Kinostart: 18.09.2014
Weitab von aktivistischem Agitprop erzählt Mahdi Fleifel ganz intim und überragend die eigene Geschichte, die seiner Freunde und seines Volkes mit über Jahrzehnte gesammelten Privatmaterial und Aufnahmen aus wiederholten Besuchen in dem Lager. Ein reflektiertes Home Video, das bewegend, nachdenklich und sensibel hinter Stereotypen und Ideologisierungen blickt: Ein bedrückendes Porträt des Lebens in schäbigen, engen Gassen.
Fleifel hat sein komplexes Projekt komplett selbst gestemmt und führt als Erzähler durch seine Vergangenheit, enthüllt nach und nach jene der anderen und nebenbei die politische Historie – nicht nur mit Zwischentönen und ungewohnter Perspektive, sondern so subtil eindringlich und amüsiert melancholisch, dass es einen innerlich zerreißt. Er gewann hochverdient den Friedenspreis der Berlinale 2013 und noch viele weitere.
„Wir haben uns selbst ruiniert“ sagt Abu Eyad, bevor er der Fatah, die die unverputzte Betonwüste regiert, den Rücken kehrt. Korruption und Gewalt sind eine Sache, die andere, dass die Menschen weder nach Palästina zurück dürfen noch im Libanon patriiert werden. Sie sind wie Aussätzige ghettoisiert und seit der Nakba – der großen Vertreibung – rechtlos, arbeitslos, unerwünscht. Abu Eyad ist im Libanon geboren und doch heimatlos.
Sie sind Flüchtlinge ohne Land und werden wie Dreck behandelt, schimpft er desillusioniert und ist frustriert über Leute, die sich darin eingerichtet haben, die Realität zu verdrängen. Der Mann, der als Jugendlicher von der Fatah mit Elektroschocks gefoltert wurde, tobt über deren Ignoranz, noch heute Arafat als Verräter für dessen Friedensschluss zu betrachten. Ein Zeugnis trostlosen Stillstands. Nichts ändert sich. Auch nicht im Denken.
Als einer der wenigen sieht er diese Wahrheit und will fort. Seine exemplarische Leidensgeschichte schmerzt unendlich. Neben Mahdis Großvater und dessen zänkischem Mitbewohner Said – einst ein Idol, inzwischen in der Rolle des Dorfidioten und traurigen Clowns verloren – reflektiert der Regisseur über seine eigene Rolle: Er fühlt sich als entfremdeter Außenseiter, als freier Gast bei Gefangenen, die langsam durchdrehen.
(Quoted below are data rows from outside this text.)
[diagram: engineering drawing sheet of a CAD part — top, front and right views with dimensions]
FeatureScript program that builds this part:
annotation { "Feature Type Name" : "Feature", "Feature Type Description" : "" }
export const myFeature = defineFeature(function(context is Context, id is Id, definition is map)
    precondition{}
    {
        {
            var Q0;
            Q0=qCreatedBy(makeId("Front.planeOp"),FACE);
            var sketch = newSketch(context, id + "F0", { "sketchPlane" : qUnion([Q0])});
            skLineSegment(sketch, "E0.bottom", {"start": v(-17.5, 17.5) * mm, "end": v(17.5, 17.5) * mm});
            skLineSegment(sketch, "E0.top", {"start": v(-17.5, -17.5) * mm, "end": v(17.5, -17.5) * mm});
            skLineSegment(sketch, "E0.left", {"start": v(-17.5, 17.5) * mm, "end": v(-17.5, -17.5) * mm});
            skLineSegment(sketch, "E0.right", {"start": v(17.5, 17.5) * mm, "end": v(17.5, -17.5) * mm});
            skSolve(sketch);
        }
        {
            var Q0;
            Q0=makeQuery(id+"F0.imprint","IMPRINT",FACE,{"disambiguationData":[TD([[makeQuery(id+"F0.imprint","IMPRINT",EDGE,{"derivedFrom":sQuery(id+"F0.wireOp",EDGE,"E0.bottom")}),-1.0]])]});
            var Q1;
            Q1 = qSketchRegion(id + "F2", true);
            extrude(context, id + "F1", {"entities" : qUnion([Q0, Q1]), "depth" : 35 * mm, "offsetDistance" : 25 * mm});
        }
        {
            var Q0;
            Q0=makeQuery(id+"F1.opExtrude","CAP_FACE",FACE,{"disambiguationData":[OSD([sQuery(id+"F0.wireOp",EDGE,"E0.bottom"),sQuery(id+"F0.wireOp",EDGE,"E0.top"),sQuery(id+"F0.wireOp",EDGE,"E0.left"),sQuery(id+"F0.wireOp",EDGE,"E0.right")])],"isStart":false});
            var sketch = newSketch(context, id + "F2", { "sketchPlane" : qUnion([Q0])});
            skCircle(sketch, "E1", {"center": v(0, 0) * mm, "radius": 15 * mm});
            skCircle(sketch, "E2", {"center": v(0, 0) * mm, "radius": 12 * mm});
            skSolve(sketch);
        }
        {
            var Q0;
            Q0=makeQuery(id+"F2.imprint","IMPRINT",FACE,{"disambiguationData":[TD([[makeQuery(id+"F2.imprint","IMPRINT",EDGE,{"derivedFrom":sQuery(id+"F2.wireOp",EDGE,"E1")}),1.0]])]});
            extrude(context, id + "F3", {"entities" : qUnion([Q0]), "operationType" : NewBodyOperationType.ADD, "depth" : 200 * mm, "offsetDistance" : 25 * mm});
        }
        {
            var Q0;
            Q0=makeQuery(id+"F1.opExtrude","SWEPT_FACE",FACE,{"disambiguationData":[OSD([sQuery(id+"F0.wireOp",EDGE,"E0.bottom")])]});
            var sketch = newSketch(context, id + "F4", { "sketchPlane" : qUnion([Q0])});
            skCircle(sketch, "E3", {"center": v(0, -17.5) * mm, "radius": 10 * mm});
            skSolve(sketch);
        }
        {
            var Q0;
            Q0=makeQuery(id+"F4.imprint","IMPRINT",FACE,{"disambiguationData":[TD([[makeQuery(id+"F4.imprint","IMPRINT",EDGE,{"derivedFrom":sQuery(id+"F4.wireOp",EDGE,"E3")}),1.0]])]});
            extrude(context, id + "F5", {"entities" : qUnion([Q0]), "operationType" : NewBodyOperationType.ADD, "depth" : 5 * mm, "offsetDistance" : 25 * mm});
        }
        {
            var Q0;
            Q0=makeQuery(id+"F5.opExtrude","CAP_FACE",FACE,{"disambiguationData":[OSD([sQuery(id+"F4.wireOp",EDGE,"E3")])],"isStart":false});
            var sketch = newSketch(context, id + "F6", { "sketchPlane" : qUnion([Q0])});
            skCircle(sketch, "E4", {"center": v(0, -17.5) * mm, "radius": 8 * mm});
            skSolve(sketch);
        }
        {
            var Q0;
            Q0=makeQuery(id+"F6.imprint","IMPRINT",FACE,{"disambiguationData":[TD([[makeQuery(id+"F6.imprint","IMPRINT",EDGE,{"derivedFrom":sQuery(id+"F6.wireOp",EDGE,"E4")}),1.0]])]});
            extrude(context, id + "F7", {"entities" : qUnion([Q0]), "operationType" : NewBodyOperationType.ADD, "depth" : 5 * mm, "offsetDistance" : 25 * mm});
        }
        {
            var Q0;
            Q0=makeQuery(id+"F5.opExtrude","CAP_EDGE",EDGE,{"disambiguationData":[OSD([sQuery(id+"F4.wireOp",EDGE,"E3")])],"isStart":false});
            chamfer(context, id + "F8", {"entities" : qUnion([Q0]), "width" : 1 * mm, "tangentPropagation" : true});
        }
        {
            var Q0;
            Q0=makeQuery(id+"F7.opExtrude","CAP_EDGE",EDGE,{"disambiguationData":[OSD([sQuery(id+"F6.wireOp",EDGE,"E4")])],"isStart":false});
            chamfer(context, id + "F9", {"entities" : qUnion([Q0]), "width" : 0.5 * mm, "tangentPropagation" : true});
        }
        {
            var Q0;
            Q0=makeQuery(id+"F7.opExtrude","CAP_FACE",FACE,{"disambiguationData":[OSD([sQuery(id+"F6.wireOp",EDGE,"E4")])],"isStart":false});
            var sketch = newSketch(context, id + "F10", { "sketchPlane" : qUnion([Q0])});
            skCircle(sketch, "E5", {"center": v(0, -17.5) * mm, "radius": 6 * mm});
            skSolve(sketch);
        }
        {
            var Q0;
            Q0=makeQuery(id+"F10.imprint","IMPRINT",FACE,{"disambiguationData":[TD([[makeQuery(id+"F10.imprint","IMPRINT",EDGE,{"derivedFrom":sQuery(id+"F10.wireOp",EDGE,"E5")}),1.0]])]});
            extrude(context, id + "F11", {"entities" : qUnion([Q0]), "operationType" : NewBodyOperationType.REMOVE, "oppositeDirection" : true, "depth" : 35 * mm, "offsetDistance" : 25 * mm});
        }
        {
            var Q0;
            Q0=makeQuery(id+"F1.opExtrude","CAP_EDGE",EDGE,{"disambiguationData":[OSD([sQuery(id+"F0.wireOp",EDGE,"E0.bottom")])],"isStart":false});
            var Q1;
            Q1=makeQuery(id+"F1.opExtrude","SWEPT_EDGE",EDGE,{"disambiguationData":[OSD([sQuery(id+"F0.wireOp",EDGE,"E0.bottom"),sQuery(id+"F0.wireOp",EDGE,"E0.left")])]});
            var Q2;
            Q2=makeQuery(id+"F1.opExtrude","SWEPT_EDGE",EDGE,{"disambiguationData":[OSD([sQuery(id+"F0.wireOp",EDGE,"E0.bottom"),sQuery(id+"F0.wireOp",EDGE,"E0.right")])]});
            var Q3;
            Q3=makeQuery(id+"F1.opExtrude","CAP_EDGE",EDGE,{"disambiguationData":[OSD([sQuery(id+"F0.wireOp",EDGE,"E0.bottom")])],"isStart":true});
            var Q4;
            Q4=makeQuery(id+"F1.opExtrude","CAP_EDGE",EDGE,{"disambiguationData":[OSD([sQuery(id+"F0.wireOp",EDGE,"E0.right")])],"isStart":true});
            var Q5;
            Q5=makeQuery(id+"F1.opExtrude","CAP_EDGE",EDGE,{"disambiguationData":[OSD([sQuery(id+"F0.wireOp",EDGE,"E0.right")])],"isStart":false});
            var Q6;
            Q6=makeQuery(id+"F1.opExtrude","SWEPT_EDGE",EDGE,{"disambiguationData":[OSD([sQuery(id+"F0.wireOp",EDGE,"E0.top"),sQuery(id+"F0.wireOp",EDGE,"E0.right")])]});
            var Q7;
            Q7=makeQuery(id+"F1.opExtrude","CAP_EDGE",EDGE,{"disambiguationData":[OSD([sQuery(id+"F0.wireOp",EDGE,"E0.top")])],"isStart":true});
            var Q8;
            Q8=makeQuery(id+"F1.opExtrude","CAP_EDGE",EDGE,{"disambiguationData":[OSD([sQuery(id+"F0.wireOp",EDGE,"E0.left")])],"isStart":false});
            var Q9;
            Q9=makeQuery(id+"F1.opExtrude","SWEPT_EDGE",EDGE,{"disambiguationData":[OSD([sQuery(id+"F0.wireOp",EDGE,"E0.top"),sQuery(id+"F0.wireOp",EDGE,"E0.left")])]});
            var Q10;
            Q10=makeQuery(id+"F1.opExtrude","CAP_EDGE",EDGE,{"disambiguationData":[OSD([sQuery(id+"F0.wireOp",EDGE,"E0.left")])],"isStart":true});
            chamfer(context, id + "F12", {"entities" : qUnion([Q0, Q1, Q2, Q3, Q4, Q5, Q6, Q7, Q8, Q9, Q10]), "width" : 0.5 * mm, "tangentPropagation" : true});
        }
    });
Das Disneyland seiner Kindheit ist einfach nur ein hässliches Schlammloch, wo selbst Götzen sterben und noch über Hochzeitsfeiern Wehmut und Adieu liegen. Er denkt nicht nur darüber nach, wie sein Leben wohl aussähe, wenn er das Camp nie verlassen hätte (nach Dubai, Dänemark und London). Als er mit einer Schulreise Israel besucht, bestürzt ihn auch die Verwirrung, sich als Fremder in einem fremden Land zu fühlen.
Im Holocaust-Museum denkt er an die israelische Broken-Bones-Policy und erkennt, dass er – analog zu Abu Eyad – Wünsche hegt, die nie wahr werden und seine Was-wäre-wenn-Träume von der Rückkehr in die Heimat nur Wunden sind, die nie verheilen. So reist er ab, nimmt Abschied von Kindheit und Erinnerungen, Abschied von Palästina, so meisterhaft inszeniert und voller Wehmut, dass diese Doku einfach erschüttert.